A local news station says that two people were injured on June 15th, 2012, when their helicopter spiraled downward into the Atlantic Ocean. The crash occurred near Oak Island at about 4:30 p.m. The disaster was visible from the Oak Island pier. Witnesses say that the helicopter was upside down and the couple inside were trying desperately to undo their harnesses and eject from the malfunctioning aircraft. They weren’t able to get the harnesses undone, but when the copter crashed, they were rescued by a nearby fisherman. They were then transferred into a water rescue boat and the Coast Guard and the N.C. Marine Patrol worked hard to get the injured persons to a hospital.
The couple suffered serious injuries, but they weren’t life threatening. The helicopter was equipped with floats so that it could land in the water, but for some reason these weren’t employed. Like all aircraft, helicopters can be dangerous. Only licensed fliers should every endeavor to take a helicopter out, and they should make sure that they have had a lot of supervised practice before doing so. One bad move could cost the pilot and his passengers their lives. Also, anytime that a helicopter is launched, a crew should inspect it for any glitches or dangers. A malfunction can become a horrible and deathly experience.
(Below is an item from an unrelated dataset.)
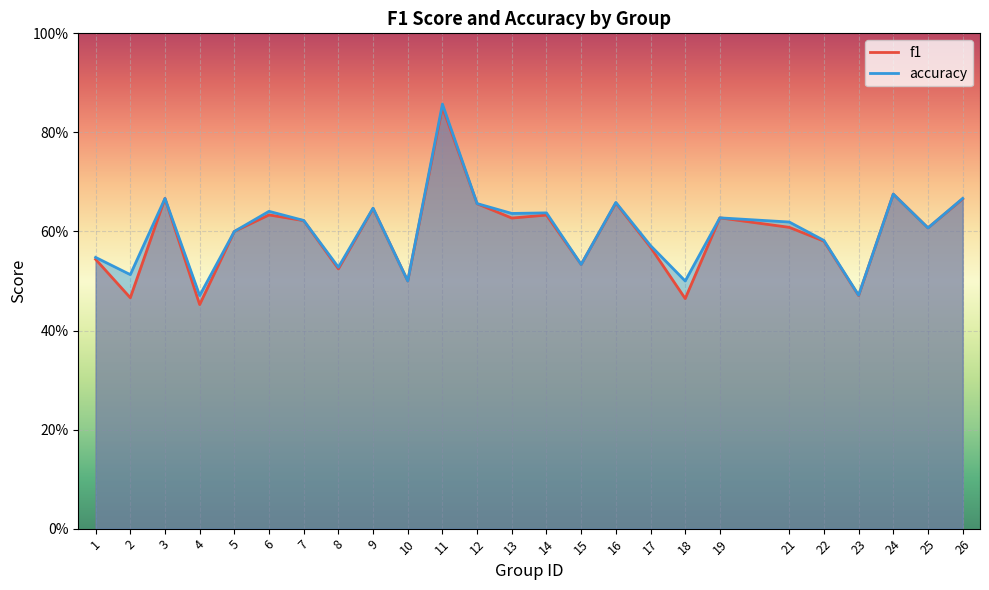

Reading right to left, what are all the values shown in this chart?

f1: 26=0.7	25=0.6	24=0.7	23=0.5	22=0.6	21=0.6	19=0.6	18=0.5	17=0.6	16=0.7	15=0.5	14=0.6	13=0.6	12=0.7	11=0.9	10=0.5	9=0.6	8=0.5	7=0.6	6=0.6	5=0.6	4=0.5	3=0.7	2=0.5	1=0.5
accuracy: 26=0.7	25=0.6	24=0.7	23=0.5	22=0.6	21=0.6	19=0.6	18=0.5	17=0.6	16=0.7	15=0.5	14=0.6	13=0.6	12=0.7	11=0.9	10=0.5	9=0.6	8=0.5	7=0.6	6=0.6	5=0.6	4=0.5	3=0.7	2=0.5	1=0.5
The Helicopter Annual says that there were about 140 civil helicopter accidents in 2009. As well, there are about 29 accidents that resulted in fatalities, and a total of 75 people died. There were also 28 serious injuries in those crashes, and 40 minor injuries. Most serious helicopter accidents happen in choppers with reciprocating engines. After that, single engine turbine helicopters are the second most dangerous, whereas multi-engine turbine choppers do not crash often.
If you were involved in some sort of helicopter accident and it was not your fault, then you should seek damages. You may be able to litigate against the company that created the helicopter, the pilot, or another party to obtain finances to pay for your medical bills and satisfy other losses.